Well, I do this from time to time. I fell asleep as soon as I got home from work today, at about 5:30 PM. Usually when I do that, however, I wake up just as the televison program I wanted to watch that night was about halfway over. This time, however, I slept for a good solid eight and a half hours, waking up at 2 AM, which is a lot more sleep than I get in the average night. Yet, strangely, it still feels like the same day, unlike when I go to bed at 2 AM and wake up at 7:30 AM. I’ll probably go back to bed soon, even though it looks like Heavenly Creatures will be playing on the cable in a few moments, but I won’t watch it no I won’t I won’t.

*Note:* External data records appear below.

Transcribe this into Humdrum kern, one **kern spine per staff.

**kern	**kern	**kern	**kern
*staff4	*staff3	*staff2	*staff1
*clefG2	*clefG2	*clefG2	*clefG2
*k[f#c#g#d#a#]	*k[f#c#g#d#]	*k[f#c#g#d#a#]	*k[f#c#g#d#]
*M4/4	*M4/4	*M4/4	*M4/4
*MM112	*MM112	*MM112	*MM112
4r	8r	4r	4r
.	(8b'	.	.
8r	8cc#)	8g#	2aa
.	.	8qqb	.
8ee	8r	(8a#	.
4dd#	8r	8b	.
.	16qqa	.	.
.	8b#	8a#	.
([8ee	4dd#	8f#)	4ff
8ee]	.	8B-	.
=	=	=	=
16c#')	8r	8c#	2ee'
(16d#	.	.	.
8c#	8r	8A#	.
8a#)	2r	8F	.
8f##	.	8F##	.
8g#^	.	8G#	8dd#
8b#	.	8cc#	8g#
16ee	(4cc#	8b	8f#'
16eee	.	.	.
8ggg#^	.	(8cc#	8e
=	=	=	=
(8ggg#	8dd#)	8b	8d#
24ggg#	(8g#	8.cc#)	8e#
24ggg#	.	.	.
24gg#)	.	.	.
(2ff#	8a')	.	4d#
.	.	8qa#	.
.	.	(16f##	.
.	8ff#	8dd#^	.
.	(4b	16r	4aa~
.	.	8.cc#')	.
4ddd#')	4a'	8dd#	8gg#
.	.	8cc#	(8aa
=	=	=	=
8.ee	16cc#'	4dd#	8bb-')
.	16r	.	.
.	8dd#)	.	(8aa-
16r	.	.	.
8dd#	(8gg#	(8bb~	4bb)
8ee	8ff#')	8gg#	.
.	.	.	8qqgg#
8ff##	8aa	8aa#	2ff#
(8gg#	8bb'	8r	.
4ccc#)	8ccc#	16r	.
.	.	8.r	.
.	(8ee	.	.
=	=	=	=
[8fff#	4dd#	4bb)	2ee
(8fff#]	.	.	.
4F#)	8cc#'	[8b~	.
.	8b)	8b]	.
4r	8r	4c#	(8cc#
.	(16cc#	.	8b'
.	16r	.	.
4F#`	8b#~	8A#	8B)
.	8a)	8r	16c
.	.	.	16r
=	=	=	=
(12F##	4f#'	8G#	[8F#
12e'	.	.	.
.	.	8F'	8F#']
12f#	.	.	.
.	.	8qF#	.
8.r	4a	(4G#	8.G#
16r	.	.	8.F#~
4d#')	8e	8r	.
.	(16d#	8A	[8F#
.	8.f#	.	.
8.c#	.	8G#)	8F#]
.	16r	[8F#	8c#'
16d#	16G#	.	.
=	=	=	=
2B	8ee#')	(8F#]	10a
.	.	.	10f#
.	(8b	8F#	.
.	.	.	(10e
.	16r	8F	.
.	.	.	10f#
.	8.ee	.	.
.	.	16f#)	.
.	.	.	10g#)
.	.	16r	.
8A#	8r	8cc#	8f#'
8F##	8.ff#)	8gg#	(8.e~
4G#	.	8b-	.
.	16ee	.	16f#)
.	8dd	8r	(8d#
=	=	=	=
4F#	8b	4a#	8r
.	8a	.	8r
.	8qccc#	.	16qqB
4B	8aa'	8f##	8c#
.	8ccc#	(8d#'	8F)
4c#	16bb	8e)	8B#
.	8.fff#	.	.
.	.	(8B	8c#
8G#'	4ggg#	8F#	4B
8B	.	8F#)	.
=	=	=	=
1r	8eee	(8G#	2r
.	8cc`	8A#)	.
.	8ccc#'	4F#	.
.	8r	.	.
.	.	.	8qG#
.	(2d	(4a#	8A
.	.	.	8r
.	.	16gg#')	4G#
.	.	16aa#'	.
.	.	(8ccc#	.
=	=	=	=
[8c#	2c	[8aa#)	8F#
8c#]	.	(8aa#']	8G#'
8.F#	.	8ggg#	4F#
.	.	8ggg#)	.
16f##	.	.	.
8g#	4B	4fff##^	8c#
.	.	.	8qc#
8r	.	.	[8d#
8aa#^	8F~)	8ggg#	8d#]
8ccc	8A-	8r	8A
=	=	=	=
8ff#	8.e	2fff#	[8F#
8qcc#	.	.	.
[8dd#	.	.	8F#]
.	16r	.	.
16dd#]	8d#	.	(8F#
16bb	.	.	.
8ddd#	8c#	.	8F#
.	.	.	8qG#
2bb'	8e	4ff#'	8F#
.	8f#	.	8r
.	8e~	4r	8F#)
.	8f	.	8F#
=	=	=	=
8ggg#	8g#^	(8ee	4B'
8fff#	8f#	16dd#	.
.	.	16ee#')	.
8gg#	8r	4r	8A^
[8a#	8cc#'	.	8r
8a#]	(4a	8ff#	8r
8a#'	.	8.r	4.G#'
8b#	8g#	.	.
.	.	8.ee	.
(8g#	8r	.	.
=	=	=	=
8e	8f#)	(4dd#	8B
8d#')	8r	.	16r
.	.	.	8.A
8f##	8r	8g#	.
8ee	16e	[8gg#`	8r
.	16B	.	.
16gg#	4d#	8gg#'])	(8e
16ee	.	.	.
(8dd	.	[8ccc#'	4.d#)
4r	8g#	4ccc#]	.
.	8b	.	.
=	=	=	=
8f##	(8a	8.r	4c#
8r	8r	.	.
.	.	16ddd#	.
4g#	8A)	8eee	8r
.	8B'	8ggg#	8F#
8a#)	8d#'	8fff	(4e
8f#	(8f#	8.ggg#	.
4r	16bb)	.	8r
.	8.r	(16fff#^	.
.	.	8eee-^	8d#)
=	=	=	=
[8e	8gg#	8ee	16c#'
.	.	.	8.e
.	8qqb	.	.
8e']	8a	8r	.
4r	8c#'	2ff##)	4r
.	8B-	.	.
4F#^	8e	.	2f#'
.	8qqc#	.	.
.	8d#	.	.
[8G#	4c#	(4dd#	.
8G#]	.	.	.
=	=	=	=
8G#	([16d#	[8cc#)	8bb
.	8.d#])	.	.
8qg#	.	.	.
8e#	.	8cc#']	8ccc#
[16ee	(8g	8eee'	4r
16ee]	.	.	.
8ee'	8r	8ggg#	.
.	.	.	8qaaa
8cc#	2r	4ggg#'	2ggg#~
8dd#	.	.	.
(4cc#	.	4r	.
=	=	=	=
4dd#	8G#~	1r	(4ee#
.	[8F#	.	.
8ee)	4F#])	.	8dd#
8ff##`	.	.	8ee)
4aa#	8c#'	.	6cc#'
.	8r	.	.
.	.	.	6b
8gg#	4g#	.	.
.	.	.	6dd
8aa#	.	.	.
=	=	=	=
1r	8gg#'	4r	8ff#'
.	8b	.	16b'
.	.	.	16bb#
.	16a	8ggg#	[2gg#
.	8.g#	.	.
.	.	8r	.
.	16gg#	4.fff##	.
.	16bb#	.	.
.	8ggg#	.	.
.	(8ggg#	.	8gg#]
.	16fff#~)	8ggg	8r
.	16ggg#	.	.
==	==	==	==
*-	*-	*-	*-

A faithful reader using the enigmatic nom de plume “your former health aid” wrote in, using the comment form at the bottom of the page, to inform me that I have conjunctivitis (pinkeye) and to seek medical attention immediately. Thanks, mysterious stranger! In the meantime, everybody stay away from me, because I’m a walkin’ toxin. Definitely no butterfly kisses. I am starting to wonder if there is any illness that I don’t have. Lately I have been collecting them as if they were Pokemon. I guess it’s relatively safe to say that I don’t have cancer, or AIDS, or Down Syndrome, or male pattern baldness (yet), or whatever illness Rush Limbaugh has that has caused him to lose all hearing in one ear and eighty percent in the other, assuming it wasn’t simply caused by listening to himself on a regular basis. If that were the case, Dittoheads everywhere would be purchasing hearing aids and saying, “Eh? What?” and blaming it on Clinton.
My hypochondriac ass and I will be returning to sleep now.